Yüreğimi bir el tuttu ve 2 saat boyunca sıktı... Aynı sıkıntıyı 'Gülümün Solduğu Akşam' adlı kitabı okurken de yaşamıştım. Hatta o sıkıntıyı o kadar uzun süre içimden atamadım ki, kitap filme çekildiğinde gidip izleyecek cesareti bulamadım. Doğduğum, büyüdüğüm, sevdiğim, tutkunu olduğum bu topraklarda yaşanan acılar yüreğime o kadar ağır gelmişti ki...
SAKLI ACILAR... Cesaretimi toplayıp Cuma akşamı 'Hatırla Sevgili'yi izlemeye koyuldum. İlk şoku Deniz'in ölümüyle yaşadım. Bir diziyi bu kadar uzun süre izleyince, insan ailesinden birini kaybetmiş gibi hissediyor. Hele ki ölümün soğuk yüzünü tanıyorsanız, geride bıraktığınız bütün acılar saklandıkları kuytu köşelerden çıkıp geliyor.
Göz pınarlarınıza dolan yaşları ne kadar geriye itmeye çalışsanız da, bir kere akmaya karar verdiler mi durmuyorlar. Dizinin oyuncularını değil eleştirecek bir kelime bulmak, nasıl öveceğimi bilemiyorum inanın.
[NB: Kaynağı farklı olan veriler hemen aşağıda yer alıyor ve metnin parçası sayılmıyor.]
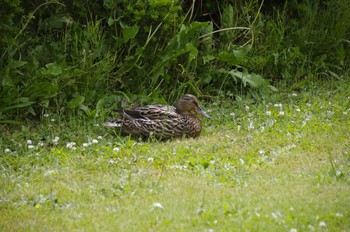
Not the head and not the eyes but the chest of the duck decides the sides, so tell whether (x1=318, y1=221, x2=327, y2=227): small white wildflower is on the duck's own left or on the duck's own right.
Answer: on the duck's own right

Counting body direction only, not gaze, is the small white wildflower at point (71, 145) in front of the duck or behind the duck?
behind

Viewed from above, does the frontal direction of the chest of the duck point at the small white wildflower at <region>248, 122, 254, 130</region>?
yes

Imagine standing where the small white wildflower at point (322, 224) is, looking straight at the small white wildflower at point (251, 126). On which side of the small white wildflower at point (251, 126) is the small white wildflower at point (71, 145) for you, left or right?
left

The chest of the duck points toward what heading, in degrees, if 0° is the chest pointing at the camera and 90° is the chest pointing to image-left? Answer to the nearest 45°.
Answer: approximately 270°

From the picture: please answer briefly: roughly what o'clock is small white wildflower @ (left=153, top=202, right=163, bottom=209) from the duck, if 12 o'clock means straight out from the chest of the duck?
The small white wildflower is roughly at 3 o'clock from the duck.
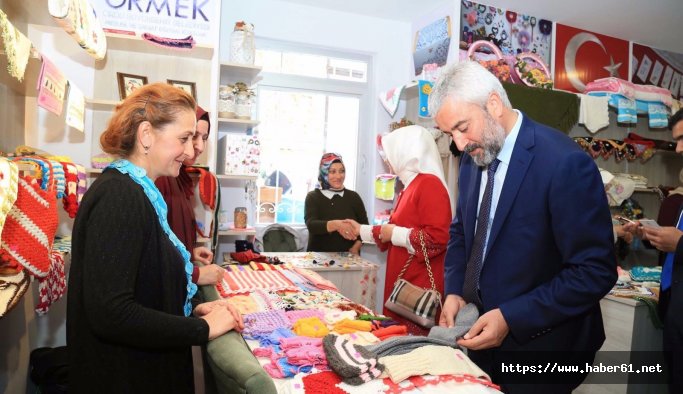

Geçmişin izlerini adım adım takip eden dizi, bizi hiçbir zaman sıkmadı.
Hatta belgesel ve kurgu birbirinin içine öylesine geçti ve senaristler objektif tavırlarını o kadar korumaya çalıştı ki, okullarda bile gösterilebilecek bir yapım armağan edildi Türkiye'ye...
CESURCA VE ÖZENLİ Bunlar işin güzel yanları tabii... Ama ne yazık ki, yaşananları değiştirmiyor. Her anını boğazımda bir düğümle izlediğim bölümde, sonuçta ne olacağını çok iyi bilsem de şaşırmak istedim. Kafamdaki düşünce üç gencin neden ölüme yürüdüğü değildi. Yani bu gençlerin fikirleri, siyasi görüşleri değildi beni bu kadar üzen. Genç olmaları, gerçekten fidan olmalarıydı. Benzer gözyaşlarını Adnan Menderes'in idam sahnelerinde de dökmüştüm. Çünkü sonuçta hepimiz insanız. Bir anne-babanın gözünün içine bakarak büyüttüğü, tırnağına toz değse kıyamadığı evlatlarız. Çünkü sonuçta hepimiz bu vatanı, bu toprağı sevdik. Seviyoruz... Gidiş yolumuz farklı olsa da, gönlümüzdeki sevda hep aynı!
Her taşını sevdiğim memleketimin, yüklendiği acıları izlemek bile zor geldi. Ama yine de bu kadar cesurca ve bu kadar özenle hazırlanan yapımı ayakta alkışlıyorum.